Credit: Neil Smith

The behaviour and clinical response of tumours is largely determined by the combinations of mutations that drive their progression. The PI3K–AKT kinase pathway is a downstream effector of RAS family member signalling, suggesting that tumours should gain no selective advantage from mutations in both the RAS and the PI3K–AKT signalling axes. However, mutations in both are found in the same human tumours, and a new study might explain why: PI3K–AKT activation can bypass the senescence response to deregulated RAS signalling.

Biallelic loss of Pten (a negative PI3K regulator) concurrent with KRAS activation ... dramatically accelerated tumour progression.

To characterize the different consequences of activation of RAS compared with AKT, Peter Adams, Owen Sansom and colleagues ectopically expressed constitutively active HRAS-G12V or myristoylated AKT1 (myr-AKT1) in primary human fibroblasts. As expected, HRAS-G12V induced a potent senescence response, as determined by several different markers of senescence, and resulted in irreversible cell cycle arrest. By contrast, myr-AKT1 caused a weak, impaired senescence response.

Examining their combined effects, co-expression of HRAS-G12V and myr-AKT1 revealed that activated AKT1 antagonized, rather than enhanced, the potent HRAS-mediated senescence programme. As possible mechanisms for this senescence bypass, the authors noticed that myr-AKT1 led to an activating phosphorylation of mTOR (a potent repressor of autophagy, which is a senescence effector process) and an inactivating phosphorylation of glycogen synthase kinase 3β (GSK3B), the activity of which is required for the characteristic chromatin alterations that are evident during senescence.

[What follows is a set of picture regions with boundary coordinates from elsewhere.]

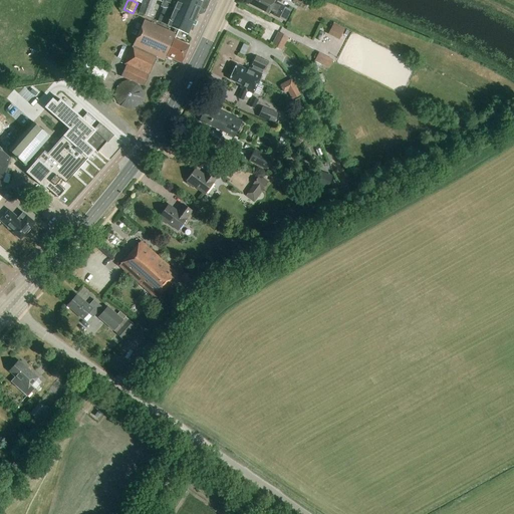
[(144,0),(140,13),(151,17),(157,0),(144,0)]
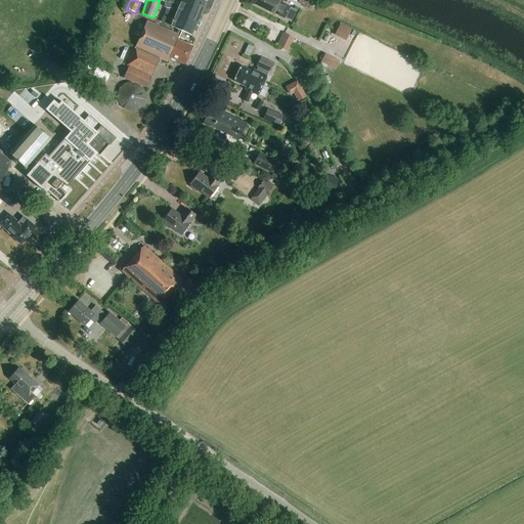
[(163,19),(173,24),(172,26),(178,29),(183,31),(192,35),(201,14),(205,15),(209,13),(214,3),(212,0),(168,0),(166,5),(168,6),(163,19)]
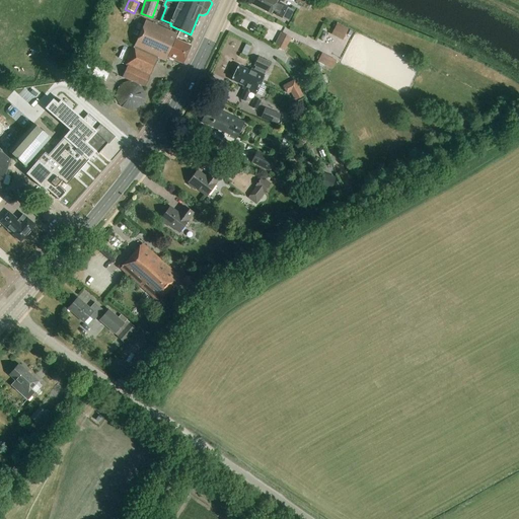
[(288,20),(293,10),(282,4),(280,7),(276,5),(277,0),(250,0),(254,2),(253,4),(272,13),(274,9),(278,12),(276,15),(288,21),(288,20)]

To study senescence bypass in vivo, the authors used a mouse model of senescent pancreatic intraepithelial neoplasia (PanIN) that was driven by KRAS-G12D. Biallelic loss of Pten (a negative PI3K regulator) concurrent with KRAS activation led to activated AKT signalling, abolishment of KRAS-induced senescence markers, increased cell proliferation and dramatically accelerated tumour progression. This emphasizes the importance of PI3K–AKT signalling for overcoming senescence in vivo. Alluding to a potential therapeutic intervention, treatment with rapamycin (an mTOR inhibitor) restored several senescence markers in these tumours, although it is unclear whether rapamycin treatment could improve the survival of mice or humans with RAS-driven cancers. However, immunohistochemical staining of human pancreatic cancer tissue microarrays revealed that increased staining for phosphorylated forms of AKT1 and GSK3B correlated with decreased patient survival.

It will be interesting to determine whether subsequent AKT activation can reverse established RAS-induced senescence and whether mutations in the PI3K–AKT pathway in human RAS-driven tumours diminish the requirement for other senescence-bypassing lesions such as mutations in TP53 or RB1.